Low-fare carrier Spirit Airlines filed for bankruptcy protection in New York on Monday (Tuesday AEDT) amid ballooning debt, a blocked merger with JetBlue and growing demand for premium travel services.
The budget airline has lost US$2.2 billion (A$3.38 billion) in five years and not reported an annual profit since 2019, as the company struggled to pivot following a federal judge blocking its planned $3.8 billion merger with JetBlue Airways in January.
This marks the first time in over a decade that a major U.S. airline has filed for Chapter 11, however, the company has received commitments for a $350 million equity investment from existing bondholders, along with $300 million in debtor-in-possession financing, which Spirit said will support it through the bankruptcy process.
But the no-frills business model has come into question after budget airlines grapple to sustain profitability as consumers show a greater willingness to splurge on travel, driving demand for premium cabins and more high-quality travel options.

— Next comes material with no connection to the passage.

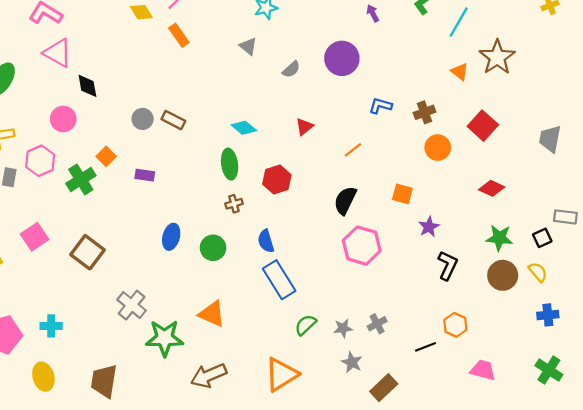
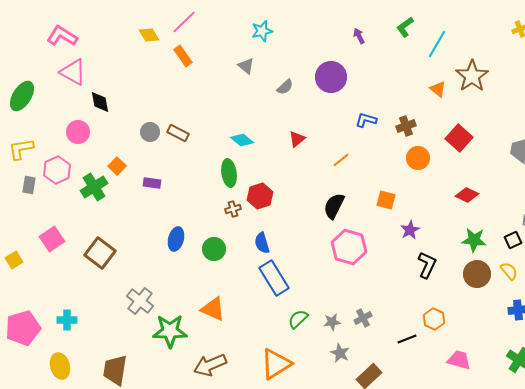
red hexagon: (277, 180) -> (260, 196), moved

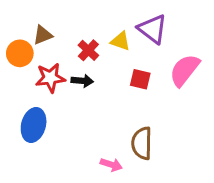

During the summer travel period, Spirit bet on premium travel in a bid to turn the business around with the airline aiming to expand outside its traditional no-frills business model to chase higher-margin revenue to ease cost pressures and improve its earnings.
In July, the company announced it would offer intra-Europe style business class seats with a guaranteed blocked middle seat, waived bag fees, priority boarding, and refreshments.
Budget rival Frontier Airlines launched a similar offering in April in an effort to tap new revenue streams to drive up earnings, including first-class seats, customer lounges and branded foods.
The filing comes amid the U.S. Thanksgiving holiday period, with this Thanksgiving set to break records as nearly 80 million people are expected to travel for the nationwide celebration.
Spirit (NYSE: SAVE) is expected to be delisted from the New York Stock Exchange and its shares cancelled and have no value as part of the restructuring. The company’s stock has tumbled more than 90% this year and entered a trading halt on Monday plummeting 18.18% to close at $1.08 and a market cap of $118.28 million.